WORK REQUEST: Look below for the line with "mix. Centrifuge the"; begin the copy there and stop after the line with "Patient Experiences and", keeping the text exact and the pictures out.

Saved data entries
§ §

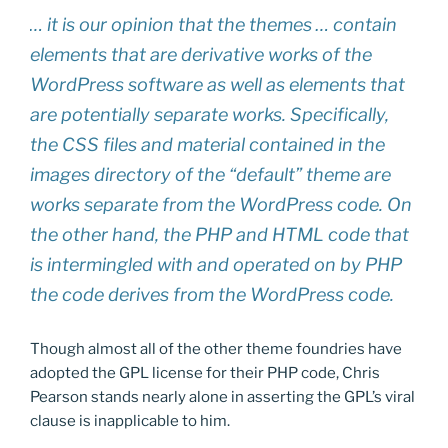
… it is our opinion that the themes … contain
elements that are derivative works of the
WordPress software as well as elements that
are potentially separate works. Specifically,
the CSS files and material contained in the
images directory of the “default” theme are
works separate from the WordPress code. On
the other hand, the PHP and HTML code that
is intermingled with and operated on by PHP
the code derives from the WordPress code.
Though almost all of the other theme foundries have
adopted the GPL license for their PHP code, Chris
Pearson stands nearly alone in asserting the GPL’s viral
clause is inapplicable to him.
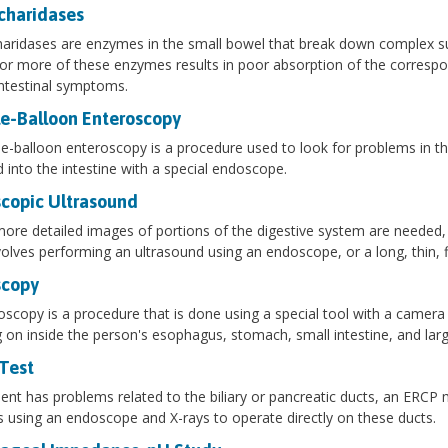
charidases
aridases are enzymes in the small bowel that break down complex sug
or more of these enzymes results in poor absorption of the correspon
ntestinal symptoms.
e-Balloon Enteroscopy
e-balloon enteroscopy is a procedure used to look for problems in the 
d into the intestine with a special endoscope.
copic Ultrasound
re detailed images of portions of the digestive system are needed, 
volves performing an ultrasound using an endoscope, or a long, thin, fl
copy
scopy is a procedure that is done using a special tool with a camera
g on inside the person's esophagus, stomach, small intestine, and larg
Test
tient has problems related to the biliary or pancreatic ducts, an ERCP 
s using an endoscope and X-rays to operate directly on these ducts.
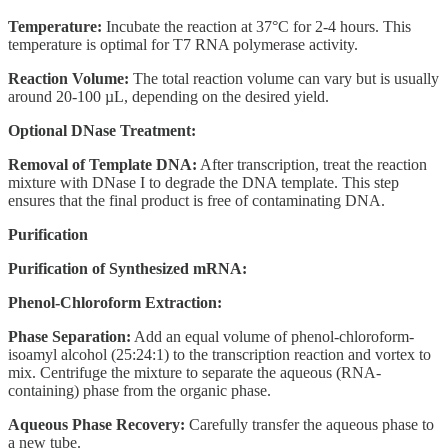
Temperature:
Incubate the reaction at 37°C for 2-4 hours. This
temperature is optimal for T7 RNA polymerase activity.
Reaction Volume:
The total reaction volume can vary but is usually
around 20-100 µL, depending on the desired yield.
Optional DNase Treatment:
Removal of Template DNA:
After transcription, treat the reaction
mixture with DNase I to degrade the DNA template. This step
ensures that the final product is free of contaminating DNA.
Purification
Purification of Synthesized mRNA:
Phenol-Chloroform Extraction:
Phase Separation:
Add an equal volume of phenol-chloroform-
isoamyl alcohol (25:24:1) to the transcription reaction and vortex to
mix. Centrifuge the mixture to separate the aqueous (RNA-
containing) phase from the organic phase.
Aqueous Phase Recovery:
Carefully transfer the aqueous phase to
a new tube.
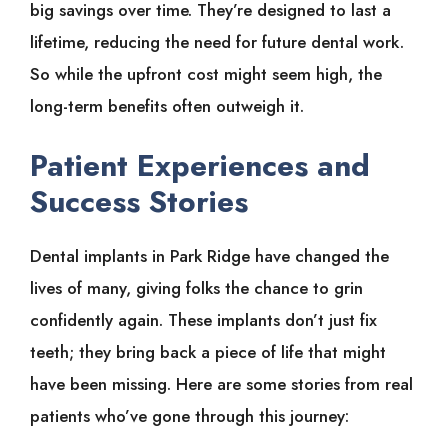
big savings over time. They’re designed to last a
lifetime, reducing the need for future dental work.
So while the upfront cost might seem high, the
long-term benefits often outweigh it.
Patient Experiences and
Success Stories
Dental implants in Park Ridge have changed the
lives of many, giving folks the chance to grin
confidently again. These implants don’t just fix
teeth; they bring back a piece of life that might
have been missing. Here are some stories from real
patients who’ve gone through this journey:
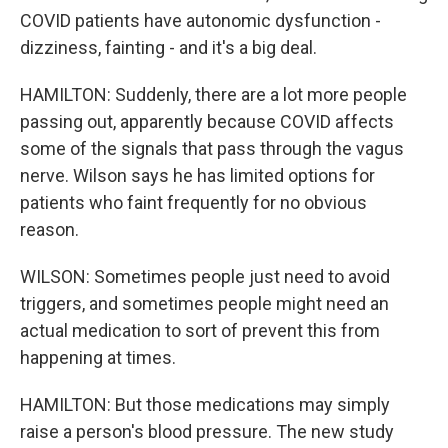
COVID patients have autonomic dysfunction -
dizziness, fainting - and it's a big deal.
HAMILTON: Suddenly, there are a lot more people
passing out, apparently because COVID affects
some of the signals that pass through the vagus
nerve. Wilson says he has limited options for
patients who faint frequently for no obvious
reason.
WILSON: Sometimes people just need to avoid
triggers, and sometimes people might need an
actual medication to sort of prevent this from
happening at times.
HAMILTON: But those medications may simply
raise a person's blood pressure. The new study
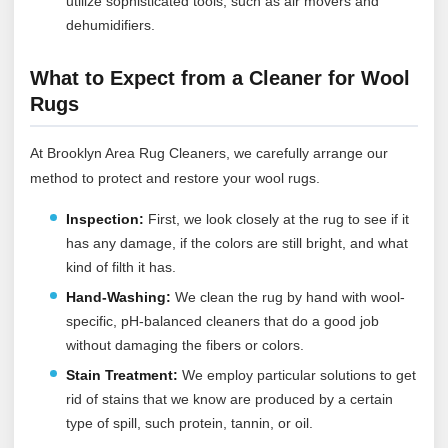
utilize sophisticated tools, such as air movers and
dehumidifiers.
What to Expect from a Cleaner for Wool
Rugs
At Brooklyn Area Rug Cleaners, we carefully arrange our
method to protect and restore your wool rugs.
Inspection:
First, we look closely at the rug to see if it
has any damage, if the colors are still bright, and what
kind of filth it has.
Hand-Washing:
We clean the rug by hand with wool-
specific, pH-balanced cleaners that do a good job
without damaging the fibers or colors.
Stain Treatment:
We employ particular solutions to get
rid of stains that we know are produced by a certain
type of spill, such protein, tannin, or oil.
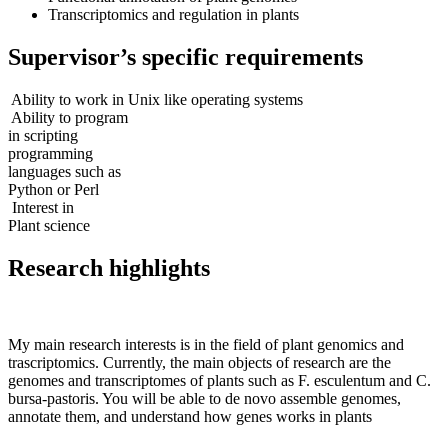
Transcriptomics and regulation in plants
Supervisor’s specific requirements
Ability to work in Unix like operating systems
Ability to program
in scripting
programming
languages such as
Python or Perl
Interest in
Plant science
Research highlights
My main research interests is in the field of plant genomics and
trascriptomics. Currently, the main objects of research are the
genomes and transcriptomes of plants such as F. esculentum and C.
bursa-pastoris. You will be able to de novo assemble genomes,
annotate them, and understand how genes works in plants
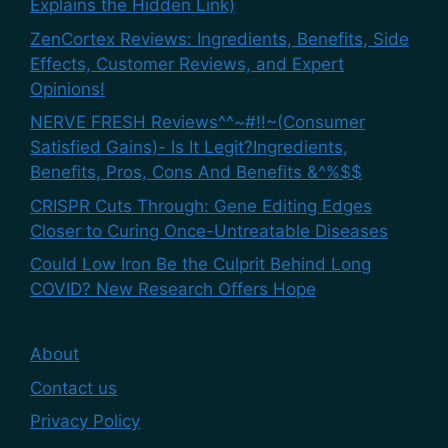
Explains the Hidden Link)
ZenCortex Reviews: Ingredients, Benefits, Side
Effects, Customer Reviews, and Expert
Opinions!
NERVE FRESH Reviews^^~#!!~(Consumer
Satisfied Gains)- Is It Legit?Ingredients,
Benefits, Pros, Cons And Benefits &^%$$
CRISPR Cuts Through: Gene Editing Edges
Closer to Curing Once-Untreatable Diseases
Could Low Iron Be the Culprit Behind Long
COVID? New Research Offers Hope
About
Contact us
Privacy Policy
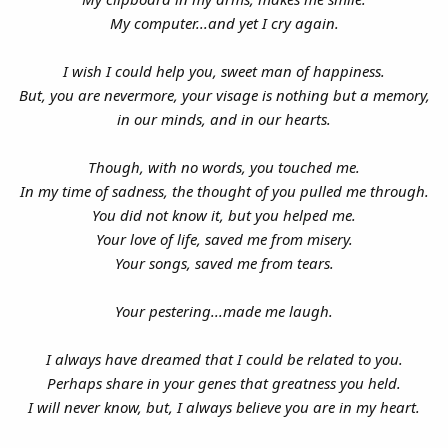
My computer...and yet I cry again.
I wish I could help you, sweet man of happiness.
But, you are nevermore, your visage is nothing but a memory,
in our minds, and in our hearts.
Though, with no words, you touched me.
In my time of sadness, the thought of you pulled me through.
You did not know it, but you helped me.
Your love of life, saved me from misery.
Your songs, saved me from tears.
Your pestering...made me laugh.
I always have dreamed that I could be related to you.
Perhaps share in your genes that greatness you held.
I will never know, but, I always believe you are in my heart.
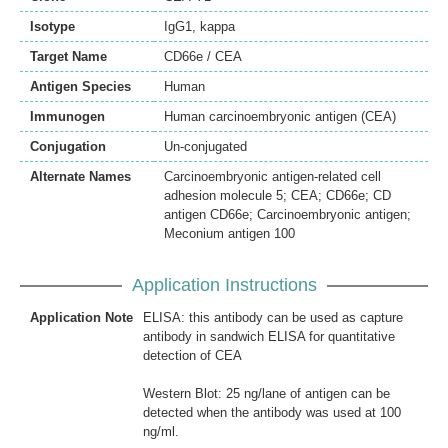
Isotype
IgG1, kappa
Target Name
CD66e / CEA
Antigen Species
Human
Immunogen
Human carcinoembryonic antigen (CEA)
Conjugation
Un-conjugated
Alternate Names
Carcinoembryonic antigen-related cell
adhesion molecule 5; CEA; CD66e; CD
antigen CD66e; Carcinoembryonic antigen;
Meconium antigen 100
Application Instructions
Application Note
ELISA: this antibody can be used as capture
antibody in sandwich ELISA for quantitative
detection of CEA
Western Blot: 25 ng/lane of antigen can be
detected when the antibody was used at 100
ng/ml.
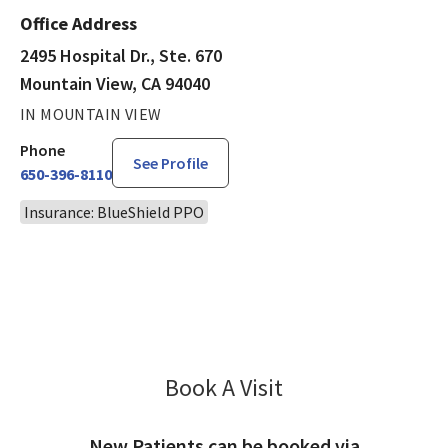
Office Address
2495 Hospital Dr., Ste. 670
Mountain View, CA 94040
IN MOUNTAIN VIEW
Phone
See Profile
650-396-8110
Insurance: BlueShield PPO
Book A Visit
Sarah Azad, MD
New Patients can be booked via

§ §

RESULT OF THIS TASK:
mix. Centrifuge the mixture to separate the aqueous (RNA-
containing) phase from the organic phase.
Aqueous Phase Recovery:
Carefully transfer the aqueous phase to
a new tube.
big savings over time. They’re designed to last a
lifetime, reducing the need for future dental work.
So while the upfront cost might seem high, the
long-term benefits often outweigh it.
Patient Experiences and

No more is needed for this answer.